Styx cambia volto, passa dalla leggerezza del clima vacanziero al peso delle responsabilità che potrebbero mettere in pericolo la propria e l’altrui vita. Il film mostra ciò che sentiamo nei telegiornali, che leggiamo su internet: la migrazione di popoli che rischiano di morire in mare per un futuro migliore. Chiede allo spettatore di entrare nell’argomento da passivo (lettore) ad attivo (partecipe) in una situazione imprevista. Se infatti queste storie di cronaca le conosciamo solo da terzi è perché accadono in mare, lontano. Spesso, come ha ricordato il regista, iniziano ancor prima, nel deserto, dove neanche arrivano all’opinione pubblica, non essendoci telecamere e cronisti.
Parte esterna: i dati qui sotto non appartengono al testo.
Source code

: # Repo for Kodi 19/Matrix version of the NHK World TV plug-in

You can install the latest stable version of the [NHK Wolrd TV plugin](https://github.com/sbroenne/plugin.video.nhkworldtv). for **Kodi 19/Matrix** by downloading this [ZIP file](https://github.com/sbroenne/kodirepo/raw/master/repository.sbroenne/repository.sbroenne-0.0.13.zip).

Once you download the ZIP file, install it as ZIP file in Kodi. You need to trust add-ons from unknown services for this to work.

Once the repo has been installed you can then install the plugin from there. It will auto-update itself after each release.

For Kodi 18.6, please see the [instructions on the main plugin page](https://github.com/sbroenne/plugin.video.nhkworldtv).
Il linguaggio del film per raccontare la mutazione di Rike
In questo modo lo spettatore viene interrogato su come si comporterebbe lui, non le autorità, le associazioni o i politici. Fischer affronta la questione dei morti in mare senza distanza, senza volerne dare una soluzione né un giudizio etico. Semplicemente la umanizza, mostra l’episodio in modo così naturale che appare reale. Invece l’informazione spesso ci allontana e noi abbiamo questa forte capacità di abituarci a tutto, a ogni male, fino ad assorbirlo. Siamo anche bravi a separare ciò che ci riguarda nel nostro piccolo recinto, da ciò che non lo fa, anche se incredibilmente vicino, anche se ne accusiamo le ripercussioni.
Allora Styx fa entrare il mondo nel nostro recinto attraverso la sua protagonista, in cui noi viviamo per quei ’94 minuti di film.